Exercise goal: Reproduce the post on X(HT)ML fragment identifiers verbatim, between "But wouldn't HTML" and "than just IDs?", inclusive.

Extract provided:
┌────────
X(HT)ML Fragment Identifiers

hello everybody.

the following post is something i have recently published on two blogs 
(my personal one and xml.com), and i have been encouraged to post it to 
the public-html list, so here it is, comments of course are very welcome!



X(HT)ML Fragment Identifiers

The recently published HTML 5 draft does not change anything regarding 
HTML fragment identifiers. They are still limited to IDs only (with <a 
name=""> as alternative for backwards-compatibility). This means that 
any reference into an HTML page depends on how the page is using IDs.

But wouldn't HTML 5 be a wonderful opportunity to bring a little bit 
more hypermedia back to the Web? XML had XLink and XPointer. Both were 
failures for a number of reasons, but I am still a big fan of trying to 
make the Web more hypermedia-like. So why not learn from XPointer and 
try to give HTML 5 a more practical and useful set of fragment 
identification methods than just IDs?

The whole fragment identification idea is a classic chicken and egg 
problem. Why use them when they're not supported? Why support them when 
they're not used? We had a lot remarks like that when we worked on 
fragment identifiers for plain text files, but I still believe it is 
good to have mechanisms like that. Assume Firefox had a feature where 
you just moused over a paragraph, right-clicked, and then you could send 
an email with a pointer to that paragraph. If the receiver had Firefox, 
the browser would scroll to and highlight that paragraph. I am still 
convinced a lot of people would find such a feature pretty useful. And 
things would not break in another browser, users would simply not get 
the scroll/highlight behavior.
└────────
Extracted information:
┌────────
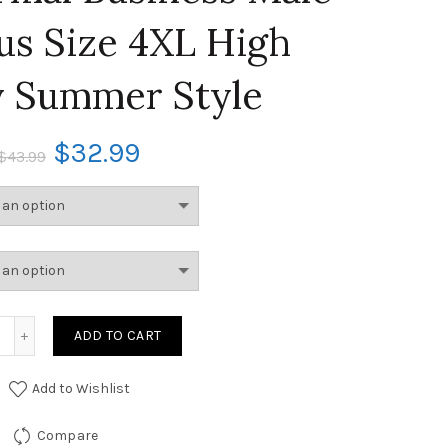
lus Size 4XL High
y Summer Style
$
32.99
$
43.99
ADD TO CART
Add to Wishlist
Compare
└────────
Your response:
But wouldn't HTML 5 be a wonderful opportunity to bring a little bit 
more hypermedia back to the Web? XML had XLink and XPointer. Both were 
failures for a number of reasons, but I am still a big fan of trying to 
make the Web more hypermedia-like. So why not learn from XPointer and 
try to give HTML 5 a more practical and useful set of fragment 
identification methods than just IDs?